How much does French cuisine influence Italian cuisine and vice versa?
«France influenced Italian cuisine in terms of technique, certainly not in terms of taste. We have the so-called professionalism. Do you think that in my school in Meudon (near Paris), I have people of 74 different nationalities and they all learn the basics; it’s like solfeggio for music, then everyone plays their own. We codified certain passages centuries ago, although it must be said that one of the first cookbooks in history with recipes is Italian (refers toOpera by Bartolomeo Scappi, he will tell me latered.)”.

And the Italian?
«Yours is a matriarchal cuisine, which comes from your mother….
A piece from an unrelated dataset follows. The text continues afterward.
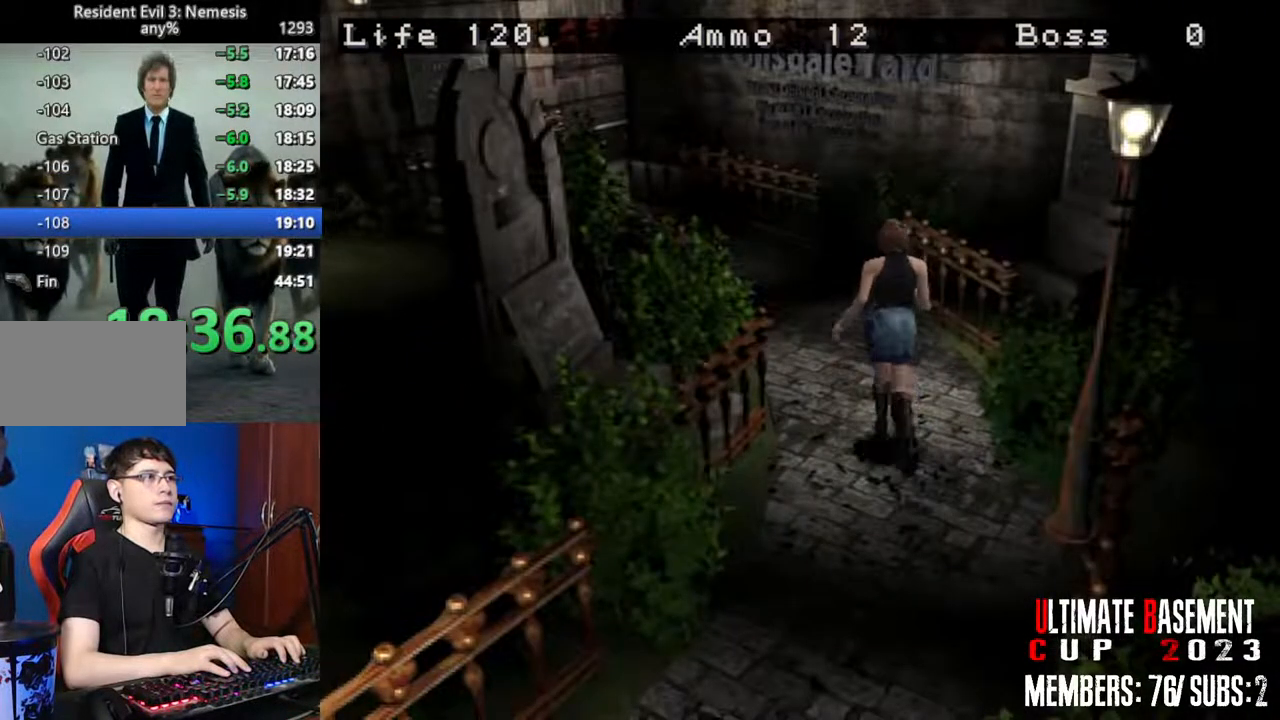
{"keys": ["shift", "w"], "events": [[183, "a", "down"], [417, "a", "up"]]}
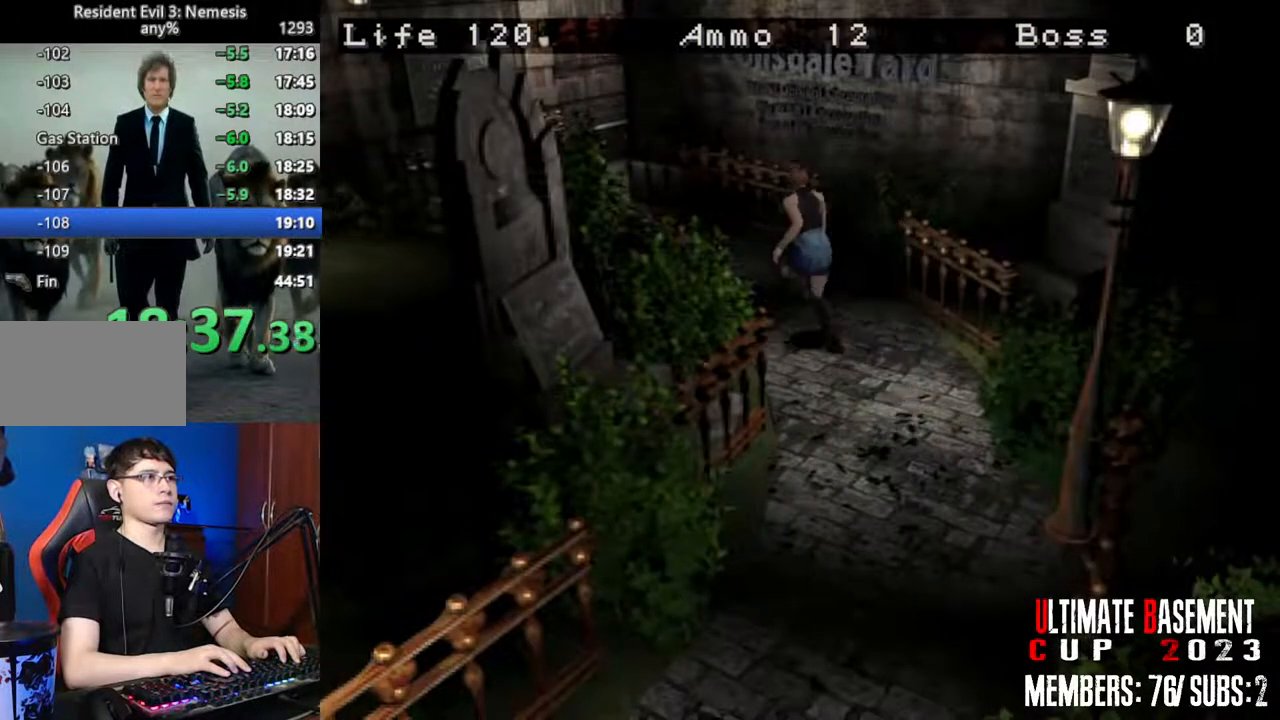
{"keys": ["shift", "w"], "events": []}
True, but starred kitchens are mostly full of men…
«Ah, les machos! In France they are still very chauvinist, Italy follows, Spain is even worse! But the last are the Catalans!

Do you find that home cooking is the protagonist in so-called “haute cuisine”?
«Yes, except that you have to do everything perfectly, sublimate it. I remember a dough with brewer’s yeast and butter Riccardo Camanini. Rigor, perfection… I was seduced by simplicity and goodness at the same time. I love simplicity when it becomes absolute and transforms into perfection. Or, again, I think of “boys” as Davide Oldani who from a small restaurant in a small village has created a destination with uncommon professionalism. He does a very good job, very good! And let’s not talk about Maximò (Bottura), extraordinary! They were all with me in Monaco, even Gennarino (Esposito from Vico Equense).”